#### [Task]
Instruction for the data below: set down exactly the lines from the line with "credit protection complies" to the line with "homogenous pool;", inclusive, and no others.

#### [Records for the task]
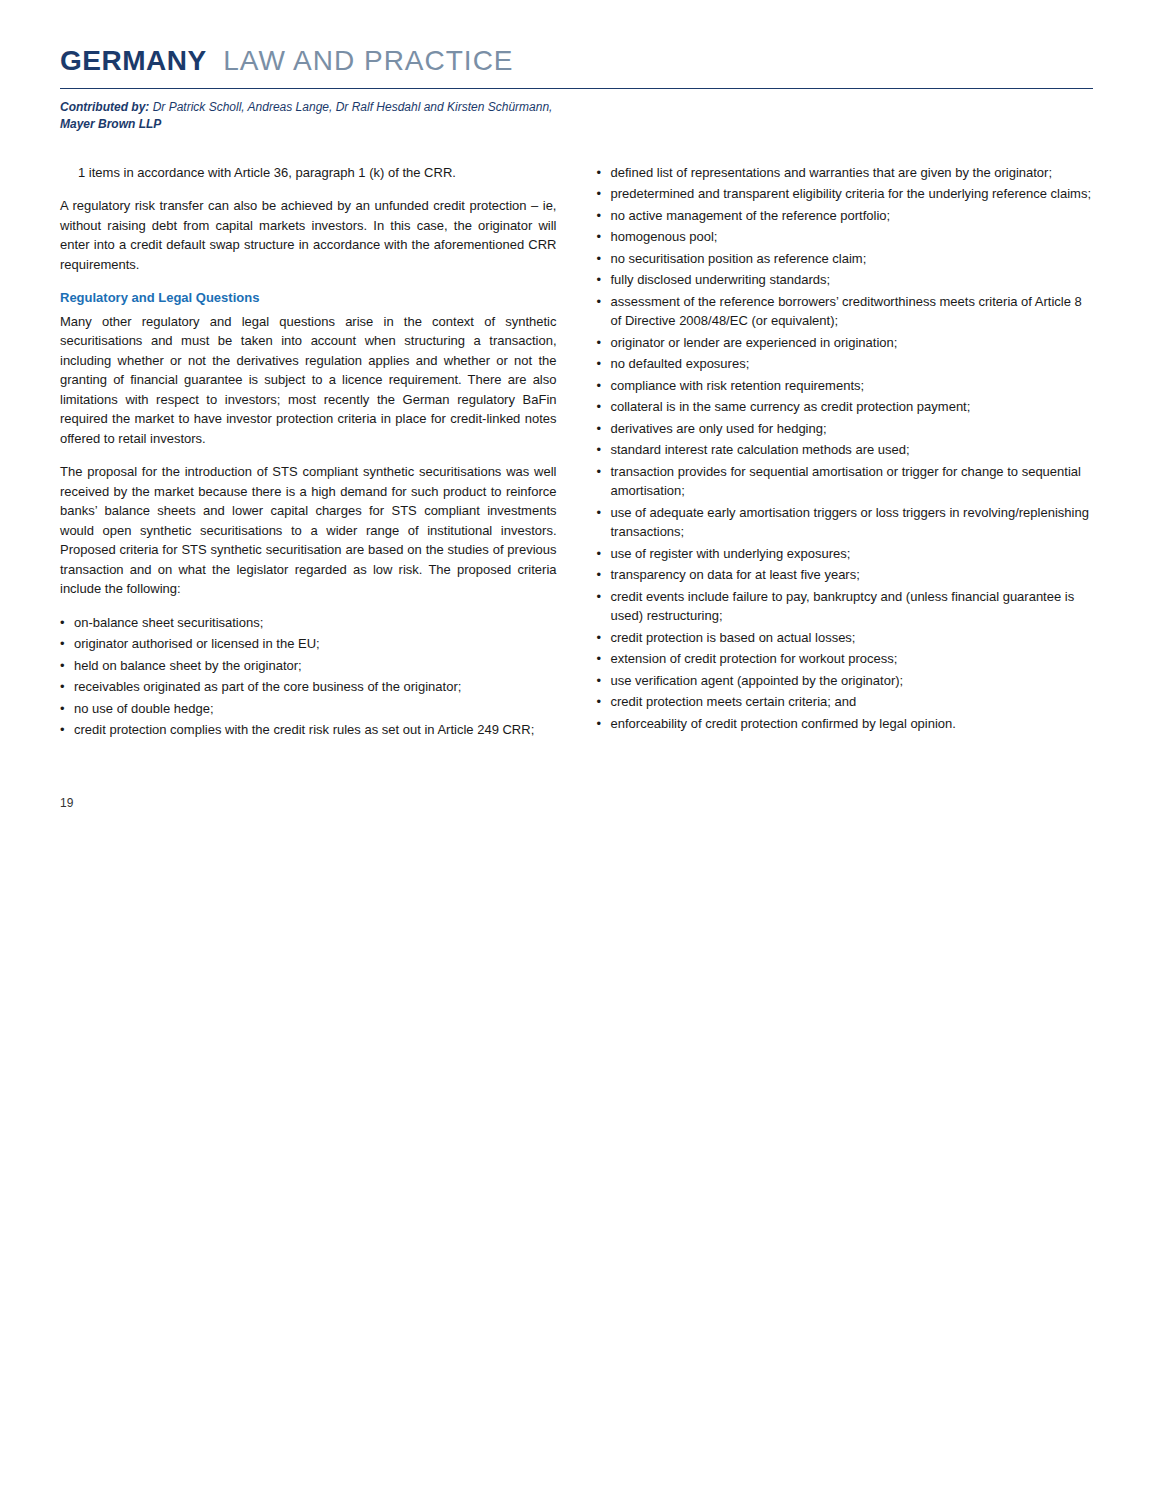GERMANY LAW AND PRACTICE
Contributed by: Dr Patrick Scholl, Andreas Lange, Dr Ralf Hesdahl and Kirsten Schürmann,
Mayer Brown LLP
1 items in accordance with Article 36, paragraph 1 (k) of the CRR.
A regulatory risk transfer can also be achieved by an unfunded credit protection – ie, without raising debt from capital markets investors. In this case, the originator will enter into a credit default swap structure in accordance with the aforementioned CRR requirements.
Regulatory and Legal Questions
Many other regulatory and legal questions arise in the context of synthetic securitisations and must be taken into account when structuring a transaction, including whether or not the derivatives regulation applies and whether or not the granting of financial guarantee is subject to a licence requirement. There are also limitations with respect to investors; most recently the German regulatory BaFin required the market to have investor protection criteria in place for credit-linked notes offered to retail investors.
The proposal for the introduction of STS compliant synthetic securitisations was well received by the market because there is a high demand for such product to reinforce banks’ balance sheets and lower capital charges for STS compliant investments would open synthetic securitisations to a wider range of institutional investors. Proposed criteria for STS synthetic securitisation are based on the studies of previous transaction and on what the legislator regarded as low risk. The proposed criteria include the following:
on-balance sheet securitisations;
originator authorised or licensed in the EU;
held on balance sheet by the originator;
receivables originated as part of the core business of the originator;
no use of double hedge;
credit protection complies with the credit risk rules as set out in Article 249 CRR;
defined list of representations and warranties that are given by the originator;
predetermined and transparent eligibility criteria for the underlying reference claims;
no active management of the reference portfolio;
homogenous pool;
no securitisation position as reference claim;
fully disclosed underwriting standards;
assessment of the reference borrowers’ creditworthiness meets criteria of Article 8 of Directive 2008/48/EC (or equivalent);
originator or lender are experienced in origination;
no defaulted exposures;
compliance with risk retention requirements;
collateral is in the same currency as credit protection payment;
derivatives are only used for hedging;
standard interest rate calculation methods are used;
transaction provides for sequential amortisation or trigger for change to sequential amortisation;
use of adequate early amortisation triggers or loss triggers in revolving/replenishing transactions;
use of register with underlying exposures;
transparency on data for at least five years;
credit events include failure to pay, bankruptcy and (unless financial guarantee is used) restructuring;
credit protection is based on actual losses;
extension of credit protection for workout process;
use verification agent (appointed by the originator);
credit protection meets certain criteria; and
enforceability of credit protection confirmed by legal opinion.
19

#### [Problem solution]
credit protection complies with the credit risk rules as set out in Article 249 CRR;
defined list of representations and warranties that are given by the originator;
predetermined and transparent eligibility criteria for the underlying reference claims;
no active management of the reference portfolio;
homogenous pool;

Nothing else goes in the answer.